Global Crypto Rules will be Formed on a New Synthesis Paper
Global crypto rules will be based on the upcoming FSB and IMF Synthesis Paper in G-20
The International Monetary Fund (IMF) and the Financial Stability Board (FSB) jointly produced a new synthesis paper on which future global crypto rules will be based, India announced Group of 20 (G-20) meetings in Bangalore. This year’s G-20 president is India.
The announcement came after three days of meetings among the world’s 20 largest economies, during which the creation of a global regulatory framework for cryptocurrency was a top priority.
The G-20 finance ministers and central bank governors’ meeting was expected to chart the course for globally coordinated crypto rules.
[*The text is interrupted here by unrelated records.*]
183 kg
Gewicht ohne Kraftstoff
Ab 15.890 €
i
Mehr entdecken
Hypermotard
According to Indian Finance Minister Nirmala Sitharaman during a press conference, the synthesis paper will be submitted during India’s
G-20 presidency, which culminates in September when India hosts G-20 leaders from around the world. When asked if the consensus on global crypto regulation that India prioritized for its G-20 presidency would take place during India’s term, Sitharaman responded, “First and foremost, we are going through the study process so that there can be informed discussions.”
Sitharaman went on to say that Canada’s central bank governor warned other members that crypto assets should not be given the “regulatory seal of approval” without a well-thought-out approach and implementation framework. “The World Bank stated that all developing countries’ perspectives should be included in any (crypto) policy framework,” Sitharaman added.
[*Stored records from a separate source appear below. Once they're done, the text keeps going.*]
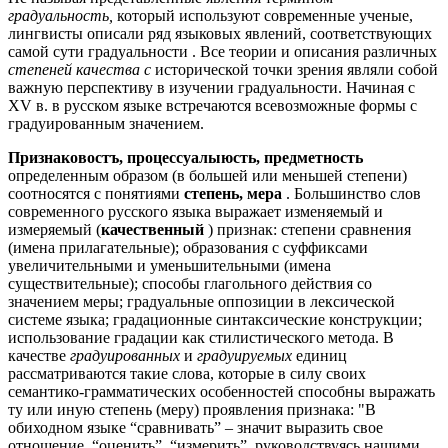
градуальность,
который используют современные ученые,
лингвисты описали ряд языковых явлений, соответствующих
самой сути градуальности . Все теории и описания различных
степеней качества с
исторической точки зрения являли собой
важную перспективу в изучении градуальности. Начиная с
XV в. в русском языке встречаются всевозможные формы с
градуированным значением.
Признаковостъ, процессуалыюсть, предметность
определенным образом (в большей или меньшей степени)
соотносятся с понятиями
степень, мера
. Большинство слов
современного русского языка выражает изменяемый и
измеряемый (
качественный
) признак: степени сравнения
(имена прилагательные); образования с суффиксами
увеличительными и уменьшительными (имена
существительные); способы глагольного действия со
значением меры; градуальные оппозиции в лексической
системе языка; градационные синтаксические конструкции;
использование градации как стилистического метода. В
качестве
градуированных
и
градуируемых
единиц
рассматриваются такие слова, которые в силу своих
семантико-грамматических особенностей способны выражать
ту или иную степень (меру) проявления признака: "В
обиходном языке “сравнивать” – значит выразить свое
отношение, “оценить”, “измерить”, руководствуясь нашими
According to India Central Bank Governor Shaktikanta Das, there has been a significant shift in G-20 perception of crypto assets over the last year, during which several major crypto companies, including the FTX exchange, have failed.
According to Das, there is now widespread acceptance of the risks associated with crypto assets.
A singular event has allowed India to shape global policy for everything involving crypto – its presidency of the Group of 20 (G-20). Its term, which began in December, puts the country in charge of defining the future of money as the developed world looks to define it.
The election comes after India announced steep crypto taxes on February 1, 2022, which crypto companies operating in the country slammed. According to the Esya Centre, a New Delhi-based technology policy think tank, Indians moved more than US.
8 billion in trading volume from local to international crypto exchanges between February, when the taxes were announced, and October 2022, when the new taxes were implemented.
There is a lot that could happen in India regarding the crypto industry and how the country regulates it. What India does as the G-20 president may provide some hints.
India’s year-long G-20 presidency gives the country the authority to set the intergovernmental forum’s crypto agenda. India can now bring together various stakeholders, including the G-20 countries and the European Union, which together account for more than 85% of global GDP, as well as invited international institutions such as the United Nations, the International Monetary Fund (IMF), and the Financial Stability Board (FSB).